RAVINDER SINGH ROBIN 
Wednesday, 01 July 2009 


*AMRITSAR:* The doubts have been raised about the authenticity of the Plume (Kalgi) of Guru Gobind Singh brought to Golden Temple.

Sikhs' apex body Shiromani Gurdawara Parbhandak Committee (SGPC) has decided to perform carbon dating of the plume of their tenth Guru (spiritual leader), Guru Gobind Singh, brought home from Britain, to establish its authenticity. 

The plume, known as Kalgi in Punjabi language and believed to be belonging to Guru Gobind Singh, was brought back to India on Tuesday (June 30) from Britain after nearly a century.

Members of SGPC on Wednesday said that they would take the help of carbon dating to verify if the relic actually belongs to Guru Gobind Singh.

"I do not think it is right to presume that this plume is authentic on the basis of history. Today we have scientific methods available through which dating of the plume is possible it," Kiranjot Kaur, an SGPC member said in northern Amritsar, home to the Sikhs' holiest shrine, the Golden Temple.

The committee officials said they did not mind employing reliable scientific methods to subside any doubts in the minds of devotees.

"The members of the SGPC are satisfied about the relic but we don't want the devotees to have any doubts in their minds, so we will do that," said SGPC president Avtar Singh Makkar.

The Kalgi has been placed at the Akal Takht in the Golden Temple complex for the time being.

In the Indian subcontinent, the rulers of yore often wore a Kalgi or plume (a jewelled ornament with one or more feathers) in the front of their turbans.

Among the Sikh Gurus, Guru Gobind Singh, born December 22, 1666 and left his physical body on October 7, 1708, in particular is usually depicted sporting a plume.

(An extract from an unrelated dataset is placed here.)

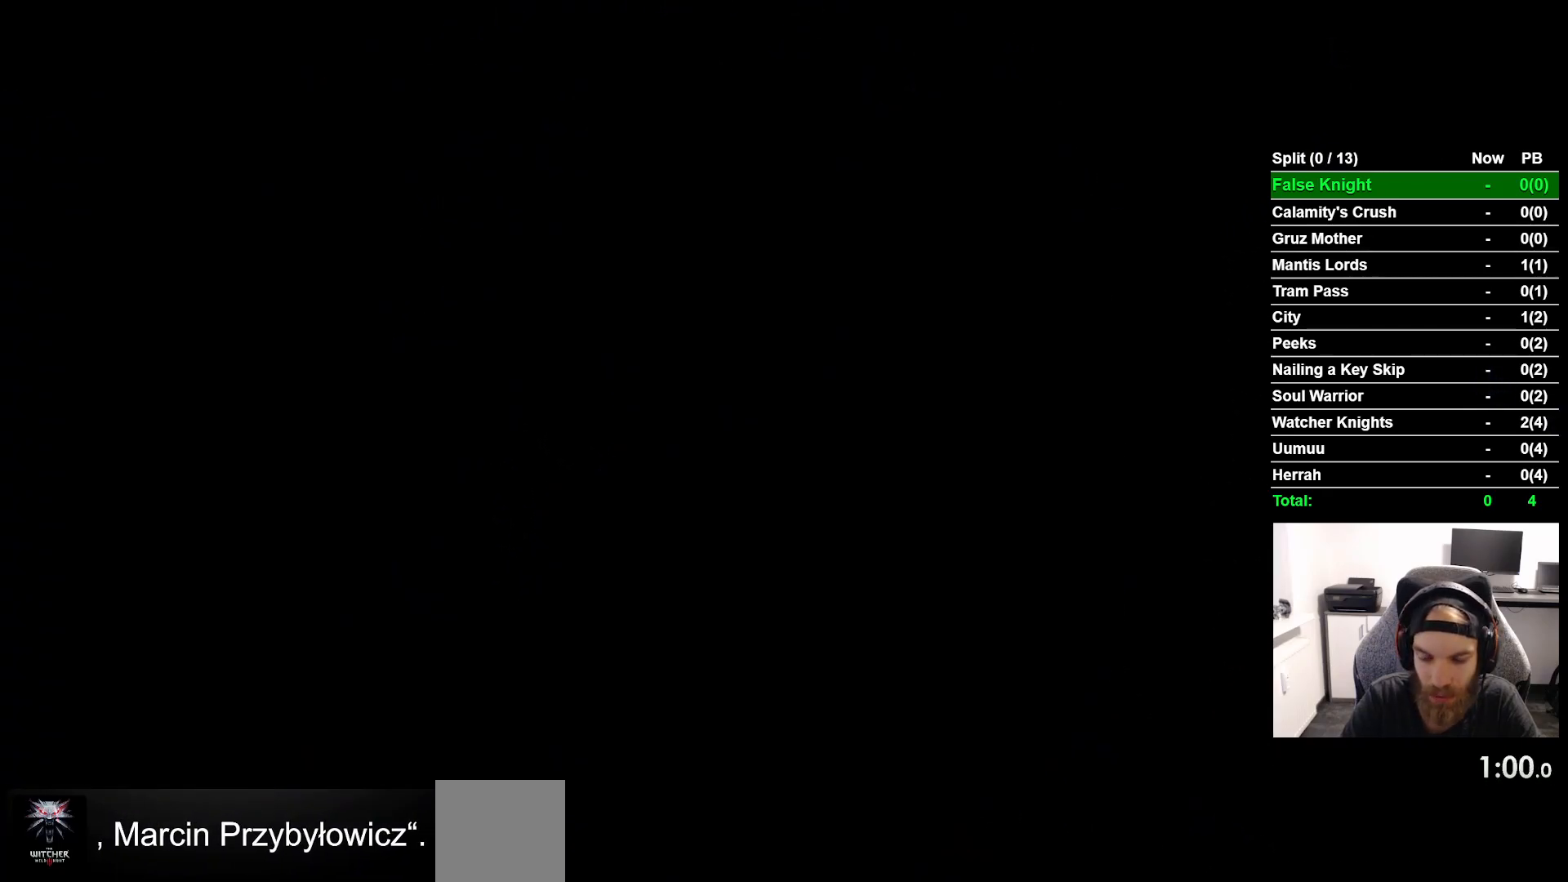
{"buttons": ["DPAD_RIGHT"], "left_stick": "center", "events": [[233, "CROSS", "down"], [400, "CROSS", "up"]]}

Sikhs form about two per cent of India's over one billion population and are largely concentrated in the northern Indian state of Punjab and national capital New Delhi.


----------



## spnadmin (Jul 1, 2009)

Soul_jyot ji

Thank you for this information in particular

"I do not think it is right to presume that this plume is authentic on the basis of history. Today we have scientific methods available through which dating of the plume is possible it," Kiranjot Kaur, an SGPC member said in northern Amritsar, home to the Sikhs' holiest shrine, the Golden Temple.

The committee officials said they did not mind employing reliable scientific methods to subside any doubts in the minds of devotees.

"The members of the SGPC are satisfied about the relic but we don't want the devotees to have any doubts in their minds, so we will do that," said SGPC president Avtar Singh Makkar.


The matter of carbon dating has arisen in one of the debates recently.


----------



## Tejwant Singh (Jul 1, 2009)

Sadh Sangat,

Our only relic is SGGS. Our Gurus were visionaries not to  name anything of their own as precious, whether they wore simple clothes or the regal kinds. They knew that if they did  that then, Sikhs would become idol worshippers of these mundane things rather than seeking Ik Ong Kaar through Gurbani.

So let us delve into our only relic, SGGS and enrichen ourselves with the  gems of treasure left for us by our Gurus. 

Tejwant Singh


----------



## Gyani Jarnail Singh (Jul 2, 2009)

WELL SAID Tejwant Singh Ji. absolutely correct observation.

In a Gurdwara of Guru hargobind Ji..they have a pair of His shoes..which they Carry on their heads and chaur waved..just EXACTLY like they carry the SGGS...with chaur waved.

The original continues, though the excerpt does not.